# STUDY TEXT:
When Pepper verbally lists more than three items, it is hard for users to remember what each thing was by the time of their next turn.
HOW?
For a list of two or three items, use a simple syntactic form, “Do you…, …, … or…?”, and insert the choices in the same order as they are displayed on the tablet.
For a longer list, it is best to write a more open-ended question, according to the context: “Which game do you want to play?”, or “What shop are you looking for?”. Pepper should not enumerate more than three items at a time, to avoid taxing short-term memory. This three-item constraint should not be avoided by simply splitting a longer list of options into sequential chunks of 3: users naturally assume that they can only ask about the things Pepper mentioned in the current turn. Presenting further options for the same event in a subsequent turn will cause confusion.
EXAMPLE
For a short list of 2 or 3 possible lobby activities, like “playing a game”, “listening to music”, or “notifying someone”:
For a longer list, like you can find in a Store Locator App in a mall:
Don’t:
“In the mall, I can locate for you Adidas, Aesop, Allsaints, Apple (+154 other stores)…. What store do you want me to locate?”
Do:
“What store do you want me to locate?” and
DO display the list on the tablet.
WHY?
To ensure good recognition of each vocal command, avoid commands that are phonetically close to each other (i.e. that have many overlapping or shared sounds). Every command needs to have the same chance to be trigged by the users.
If commands are insufficiently distinct, Pepper could favor one command and makes it difficult to access others.
HOW?
To find out if commands are phonetically distinct enough, say them out loud: if you notice that the commands have many sounds in common, they are most likely too close. In that case, find synonyms to express the same thing, or rephrase the voice command as a sentence starting with a verb.
EXAMPLE
When defining the vocal commands in Pepper’s questions:
Don’t:
“Are you a male or a female?”
Male and female are too close to be used by the users to answer without conflicting.
Do:
“Are you a boy or a girl?”
Boy and girl are phonetically different enough to be distinguishable by Pepper in users’ answers.
WHY?

# PROBLEM 1:
Render this sentence from the Pepper voice guidelines into Spanish: "Presenting further options for the same event in a subsequent turn will cause confusion."
# PROBLEM 2:
Repeat word for word the part of the Pepper voice guidelines that opens with the words containing "If commands are insufficiently" and closes with "in users’ answers.".
The rows have nothing to do with any of this and can be left aside.

# DATA EXCERPTS:
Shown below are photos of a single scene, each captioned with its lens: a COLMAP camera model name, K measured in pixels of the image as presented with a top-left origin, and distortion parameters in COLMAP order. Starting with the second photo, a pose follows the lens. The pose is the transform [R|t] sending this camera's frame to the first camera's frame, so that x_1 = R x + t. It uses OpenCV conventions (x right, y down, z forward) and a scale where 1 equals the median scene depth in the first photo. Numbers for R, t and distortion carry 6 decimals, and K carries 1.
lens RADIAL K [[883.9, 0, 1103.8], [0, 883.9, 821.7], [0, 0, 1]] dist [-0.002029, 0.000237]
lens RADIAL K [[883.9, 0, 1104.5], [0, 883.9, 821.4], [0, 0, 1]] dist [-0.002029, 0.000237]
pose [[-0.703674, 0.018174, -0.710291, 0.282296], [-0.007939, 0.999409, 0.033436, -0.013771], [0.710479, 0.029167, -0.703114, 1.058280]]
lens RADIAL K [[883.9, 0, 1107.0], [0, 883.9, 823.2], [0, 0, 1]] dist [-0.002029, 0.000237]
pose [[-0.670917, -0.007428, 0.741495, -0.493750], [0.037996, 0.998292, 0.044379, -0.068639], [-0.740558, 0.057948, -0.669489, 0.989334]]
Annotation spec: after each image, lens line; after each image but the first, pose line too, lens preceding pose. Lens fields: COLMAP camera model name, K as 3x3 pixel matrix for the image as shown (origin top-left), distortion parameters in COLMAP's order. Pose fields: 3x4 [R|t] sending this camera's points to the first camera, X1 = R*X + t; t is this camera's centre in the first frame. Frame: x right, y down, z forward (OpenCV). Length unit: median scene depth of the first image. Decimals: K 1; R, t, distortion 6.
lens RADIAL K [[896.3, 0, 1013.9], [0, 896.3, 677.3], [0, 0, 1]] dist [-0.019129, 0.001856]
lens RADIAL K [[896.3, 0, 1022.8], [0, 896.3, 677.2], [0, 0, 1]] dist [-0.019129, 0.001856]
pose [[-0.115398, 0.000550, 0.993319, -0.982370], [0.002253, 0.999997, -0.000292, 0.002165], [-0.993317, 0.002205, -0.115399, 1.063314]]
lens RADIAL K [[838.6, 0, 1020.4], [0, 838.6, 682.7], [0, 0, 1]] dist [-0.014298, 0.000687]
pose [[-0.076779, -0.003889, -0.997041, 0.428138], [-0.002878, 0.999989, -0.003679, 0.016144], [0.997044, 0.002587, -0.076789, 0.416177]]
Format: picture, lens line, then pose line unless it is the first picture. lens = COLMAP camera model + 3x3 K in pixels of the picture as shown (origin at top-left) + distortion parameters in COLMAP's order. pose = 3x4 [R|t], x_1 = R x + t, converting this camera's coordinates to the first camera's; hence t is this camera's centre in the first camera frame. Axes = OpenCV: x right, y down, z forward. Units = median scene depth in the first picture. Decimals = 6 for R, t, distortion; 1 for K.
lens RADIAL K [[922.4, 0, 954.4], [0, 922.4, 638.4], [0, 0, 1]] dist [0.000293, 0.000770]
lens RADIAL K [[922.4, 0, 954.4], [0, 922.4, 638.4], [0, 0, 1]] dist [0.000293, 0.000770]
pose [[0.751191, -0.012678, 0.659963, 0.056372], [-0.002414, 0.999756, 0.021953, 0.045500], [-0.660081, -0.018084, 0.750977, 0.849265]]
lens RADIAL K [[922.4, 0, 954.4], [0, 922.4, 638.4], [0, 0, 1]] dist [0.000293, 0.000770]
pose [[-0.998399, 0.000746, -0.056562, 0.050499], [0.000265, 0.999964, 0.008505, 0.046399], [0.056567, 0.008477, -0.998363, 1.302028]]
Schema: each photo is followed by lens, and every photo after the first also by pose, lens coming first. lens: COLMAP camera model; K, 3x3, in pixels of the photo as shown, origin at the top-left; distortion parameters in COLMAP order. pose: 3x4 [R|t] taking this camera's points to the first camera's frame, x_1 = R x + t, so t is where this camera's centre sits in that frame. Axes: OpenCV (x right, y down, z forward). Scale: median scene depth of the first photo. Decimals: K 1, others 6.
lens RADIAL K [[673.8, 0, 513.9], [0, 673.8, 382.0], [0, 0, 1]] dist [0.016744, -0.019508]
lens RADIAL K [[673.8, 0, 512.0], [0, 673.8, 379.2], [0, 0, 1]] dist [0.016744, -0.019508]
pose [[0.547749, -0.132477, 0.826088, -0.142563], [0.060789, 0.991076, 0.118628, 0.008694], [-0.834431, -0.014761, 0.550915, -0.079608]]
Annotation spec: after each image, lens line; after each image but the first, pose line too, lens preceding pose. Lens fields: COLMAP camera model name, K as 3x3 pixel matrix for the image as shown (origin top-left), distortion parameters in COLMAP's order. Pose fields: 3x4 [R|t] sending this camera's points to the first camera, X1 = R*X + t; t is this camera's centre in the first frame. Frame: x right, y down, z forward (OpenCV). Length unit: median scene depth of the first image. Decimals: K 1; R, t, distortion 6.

# RESPONSE 1:
Presentar más opciones para el mismo evento en un turno posterior causará confusión.

# RESPONSE 2:
If commands are insufficiently distinct, Pepper could favor one command and makes it difficult to access others.
HOW?
To find out if commands are phonetically distinct enough, say them out loud: if you notice that the commands have many sounds in common, they are most likely too close. In that case, find synonyms to express the same thing, or rephrase the voice command as a sentence starting with a verb.
EXAMPLE
When defining the vocal commands in Pepper’s questions:
Don’t:
“Are you a male or a female?”
Male and female are too close to be used by the users to answer without conflicting.
Do:
“Are you a boy or a girl?”
Boy and girl are phonetically different enough to be distinguishable by Pepper in users’ answers.